Key To Establishing A Better Future, Is Education And This Year, The Festival Is Supporting Two Such Deserving Organisations

Each year, Africa Tech Festival partners with selected not-for-profit organisations (NPOs) to assist them in sharing their goals and ideals with a global audience focused on Africa.  2021 is no different with four very different but nonetheless, deserving candidates.  Taking place 08 – 12 November, virtual Africa Tech Festival is once again set to be the biggest and most influential Africa-focused technology, telecommunications, and media event.

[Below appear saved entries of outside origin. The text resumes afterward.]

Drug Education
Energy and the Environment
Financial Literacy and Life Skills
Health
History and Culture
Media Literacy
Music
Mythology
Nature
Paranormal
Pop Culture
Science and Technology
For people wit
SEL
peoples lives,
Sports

The Kolisi Foundation, joins Africa Tech Festival for the second year.  Founded by South African Springbok Captain Siya Kolisi and his wife Rachel in 2020, the foundation addresses food security, gender-based violence (GBV), as well as education and sports development with a view to redressing inequality in South Africa – one change at a time. 

Many of the conversations that will take place at Africa Tech Festival this year, will form the root of many more advancements to come.  But roots of a different nature, and equally as important, are those of the trees of a continent rapidly marching into mass desertification.   

Speaking very much to the theme of this year’s event that is focused on sustainability and inclusion, TreeAid, will also benefit from a presence on the platform this year.  According to its website, the NPO “works with people in the drylands of Africa to tackle poverty and the effects of the climate crisis by growing trees, improving people’s incomes, and restoring and protecting land.”

James Williams, Event Director for Africa Tech Festival reaffirmed the festival’s commitment to supporting organisations that are effecting powerful change in Africa, saying, “As an event focused on bringing together the innovators and innovations that can bridge the digital divide across Africa to promote socio-economic enhancement, it is important for us to open the platform to support NPOs making a difference to the continent at ground level.

“We hope they can network and partner with like-minded philanthropic organisations who can assist them to effect their goals.  2020’s event proved very worthwhile for our chosen charitable partners, and we trust that this year will be just as good, as philanthropy is no longer a nice to have but a corporate imperative.”

Key to establishing a better future, is education and this year, the festival is supporting two such deserving organisations. One is KamiLimu a Kenyan award-winning registered social enterprise that augments classroom learning for university students in tech, with structured mentorship in personal development, professional development, innovation, scholarship training, and community engagement.

Secondly, and no stranger to the Africa Tech Festival platform, is CodeSpace, a global education institution, which offers full-time, tertiary-level coding courses and provides a launchpad for a technology career. Using a hybrid model of online and physical lectures, CodeSpace bridges the learning divide within the developing world, and accelerates the careers of its students by teaching the skills industry wants. 

To be part of tomorrow, it’s important to know today where we are going. Africa Tech Festival 2021 provides a road map of the future and what it will take to get everyone there and is not to be missed, especially in this post-COVID era where the world as we knew it has changed…forever.